[Dataset entries]
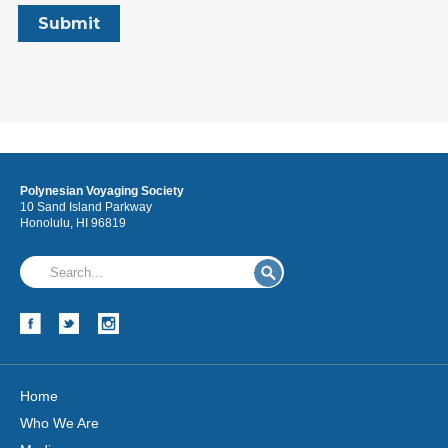
Polynesian Voyaging Society
10 Sand Island Parkway
Honolulu, HI 96819
Home
Who We Are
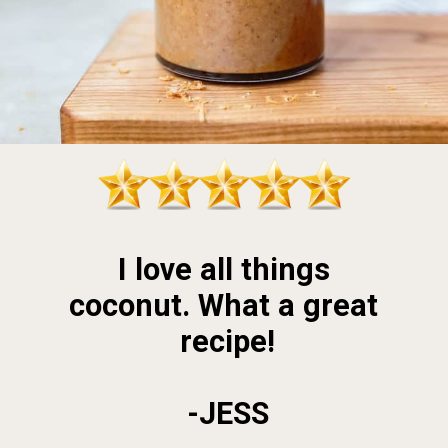
I love all things 
coconut. What a great 
recipe!
-JESS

* Exercise requirements *
Rewrite the lines from the line containing "I love all things" through the end of the records, replacing "recipe" with "dish" and leaving everything else unchanged.

* Response area *
I love all things 
coconut. What a great 
dish!
-JESS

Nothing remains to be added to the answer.